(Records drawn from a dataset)
* * * * * * *

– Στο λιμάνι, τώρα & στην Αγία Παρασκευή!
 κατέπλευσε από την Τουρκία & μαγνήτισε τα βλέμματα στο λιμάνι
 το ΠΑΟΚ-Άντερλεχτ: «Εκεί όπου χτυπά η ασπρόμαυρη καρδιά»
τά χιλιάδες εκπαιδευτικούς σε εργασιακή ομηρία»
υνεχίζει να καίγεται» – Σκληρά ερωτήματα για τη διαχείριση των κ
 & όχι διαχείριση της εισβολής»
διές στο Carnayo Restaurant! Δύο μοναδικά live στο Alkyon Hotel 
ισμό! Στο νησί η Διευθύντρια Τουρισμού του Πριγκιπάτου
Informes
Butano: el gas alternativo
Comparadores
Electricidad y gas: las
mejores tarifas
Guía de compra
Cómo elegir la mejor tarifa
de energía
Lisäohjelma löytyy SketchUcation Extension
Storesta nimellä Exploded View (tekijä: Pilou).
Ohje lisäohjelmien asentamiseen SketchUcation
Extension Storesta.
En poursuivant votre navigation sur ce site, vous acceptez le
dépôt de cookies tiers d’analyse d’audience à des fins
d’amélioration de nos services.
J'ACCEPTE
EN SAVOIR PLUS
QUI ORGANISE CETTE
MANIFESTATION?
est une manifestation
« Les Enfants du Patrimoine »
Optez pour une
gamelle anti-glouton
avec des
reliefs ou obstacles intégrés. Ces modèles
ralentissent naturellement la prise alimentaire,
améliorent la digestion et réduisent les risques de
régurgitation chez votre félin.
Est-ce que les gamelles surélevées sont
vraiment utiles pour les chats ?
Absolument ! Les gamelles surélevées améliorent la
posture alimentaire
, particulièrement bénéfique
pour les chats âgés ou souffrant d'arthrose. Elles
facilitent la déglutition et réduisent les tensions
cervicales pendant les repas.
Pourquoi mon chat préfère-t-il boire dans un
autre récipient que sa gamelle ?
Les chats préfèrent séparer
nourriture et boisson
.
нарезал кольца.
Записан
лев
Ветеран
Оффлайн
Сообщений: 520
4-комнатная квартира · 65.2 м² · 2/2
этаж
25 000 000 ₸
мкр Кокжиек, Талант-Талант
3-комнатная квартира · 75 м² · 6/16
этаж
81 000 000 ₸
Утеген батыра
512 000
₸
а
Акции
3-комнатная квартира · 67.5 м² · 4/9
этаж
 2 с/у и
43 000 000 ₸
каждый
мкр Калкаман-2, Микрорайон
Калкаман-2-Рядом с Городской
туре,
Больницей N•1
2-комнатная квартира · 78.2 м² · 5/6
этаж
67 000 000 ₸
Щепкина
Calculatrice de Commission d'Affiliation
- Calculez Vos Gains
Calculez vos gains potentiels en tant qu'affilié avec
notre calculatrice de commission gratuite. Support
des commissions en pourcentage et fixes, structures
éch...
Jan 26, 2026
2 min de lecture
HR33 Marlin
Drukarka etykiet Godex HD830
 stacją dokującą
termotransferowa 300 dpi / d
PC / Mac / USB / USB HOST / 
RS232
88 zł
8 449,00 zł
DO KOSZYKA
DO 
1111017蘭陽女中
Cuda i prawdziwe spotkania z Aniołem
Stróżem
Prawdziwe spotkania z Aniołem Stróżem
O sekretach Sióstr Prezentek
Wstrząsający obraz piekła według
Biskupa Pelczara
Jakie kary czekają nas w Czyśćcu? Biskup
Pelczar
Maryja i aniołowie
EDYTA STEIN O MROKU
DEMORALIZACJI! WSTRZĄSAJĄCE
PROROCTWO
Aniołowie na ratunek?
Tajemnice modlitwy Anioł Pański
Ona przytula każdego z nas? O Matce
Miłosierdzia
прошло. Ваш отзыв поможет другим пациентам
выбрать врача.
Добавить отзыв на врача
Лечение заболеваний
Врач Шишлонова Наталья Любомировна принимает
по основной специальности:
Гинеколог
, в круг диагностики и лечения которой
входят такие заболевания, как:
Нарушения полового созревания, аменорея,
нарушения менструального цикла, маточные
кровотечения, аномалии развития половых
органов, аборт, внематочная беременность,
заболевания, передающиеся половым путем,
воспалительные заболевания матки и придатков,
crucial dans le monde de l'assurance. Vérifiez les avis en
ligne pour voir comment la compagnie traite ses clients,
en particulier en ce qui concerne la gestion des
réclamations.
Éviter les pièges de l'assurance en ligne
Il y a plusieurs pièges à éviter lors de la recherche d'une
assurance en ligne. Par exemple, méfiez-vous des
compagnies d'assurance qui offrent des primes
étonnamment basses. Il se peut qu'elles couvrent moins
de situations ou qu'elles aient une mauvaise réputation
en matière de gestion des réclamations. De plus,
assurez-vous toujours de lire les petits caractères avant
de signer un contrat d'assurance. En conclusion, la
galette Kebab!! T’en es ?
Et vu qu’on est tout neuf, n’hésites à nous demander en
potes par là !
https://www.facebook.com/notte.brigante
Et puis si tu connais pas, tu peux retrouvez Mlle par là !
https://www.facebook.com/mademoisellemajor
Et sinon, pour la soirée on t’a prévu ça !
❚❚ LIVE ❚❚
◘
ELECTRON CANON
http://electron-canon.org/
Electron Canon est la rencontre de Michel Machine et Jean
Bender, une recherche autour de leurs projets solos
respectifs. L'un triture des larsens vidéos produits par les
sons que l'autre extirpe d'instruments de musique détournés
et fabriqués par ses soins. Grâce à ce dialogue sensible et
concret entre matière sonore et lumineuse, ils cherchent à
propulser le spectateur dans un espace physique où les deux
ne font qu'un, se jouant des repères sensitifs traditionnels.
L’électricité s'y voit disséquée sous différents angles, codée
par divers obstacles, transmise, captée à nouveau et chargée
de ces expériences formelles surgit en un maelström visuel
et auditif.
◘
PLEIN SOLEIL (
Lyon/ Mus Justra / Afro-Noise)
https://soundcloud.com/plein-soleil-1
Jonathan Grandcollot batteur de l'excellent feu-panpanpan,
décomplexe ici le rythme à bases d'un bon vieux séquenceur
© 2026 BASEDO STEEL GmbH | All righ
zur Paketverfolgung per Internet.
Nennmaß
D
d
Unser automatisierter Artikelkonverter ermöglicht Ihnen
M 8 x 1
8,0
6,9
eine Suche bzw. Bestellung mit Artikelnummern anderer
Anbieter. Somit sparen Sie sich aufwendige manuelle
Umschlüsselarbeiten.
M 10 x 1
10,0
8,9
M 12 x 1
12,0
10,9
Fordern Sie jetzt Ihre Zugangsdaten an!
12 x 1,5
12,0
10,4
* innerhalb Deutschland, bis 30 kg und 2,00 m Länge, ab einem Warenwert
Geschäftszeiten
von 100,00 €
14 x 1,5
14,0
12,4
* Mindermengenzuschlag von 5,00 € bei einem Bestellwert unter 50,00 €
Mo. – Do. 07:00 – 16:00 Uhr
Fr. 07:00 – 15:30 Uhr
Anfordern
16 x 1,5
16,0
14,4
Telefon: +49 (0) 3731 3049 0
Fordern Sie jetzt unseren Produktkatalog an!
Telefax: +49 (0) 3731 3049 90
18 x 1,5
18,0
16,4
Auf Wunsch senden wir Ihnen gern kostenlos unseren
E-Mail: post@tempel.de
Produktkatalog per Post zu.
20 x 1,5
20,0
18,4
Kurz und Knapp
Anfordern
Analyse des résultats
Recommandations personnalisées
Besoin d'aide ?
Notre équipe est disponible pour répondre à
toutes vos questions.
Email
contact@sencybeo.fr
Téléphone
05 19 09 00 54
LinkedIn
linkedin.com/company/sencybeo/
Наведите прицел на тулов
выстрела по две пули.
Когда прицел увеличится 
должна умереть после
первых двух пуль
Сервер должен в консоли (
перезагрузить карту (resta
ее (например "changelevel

* * * * * * *

ABOUT THIS TASK
Pull out all lines from the entries above in which the word "https" appears.

ANSWER BELOW
https://www.facebook.com/notte.brigante
https://www.facebook.com/mademoisellemajor
https://soundcloud.com/plein-soleil-1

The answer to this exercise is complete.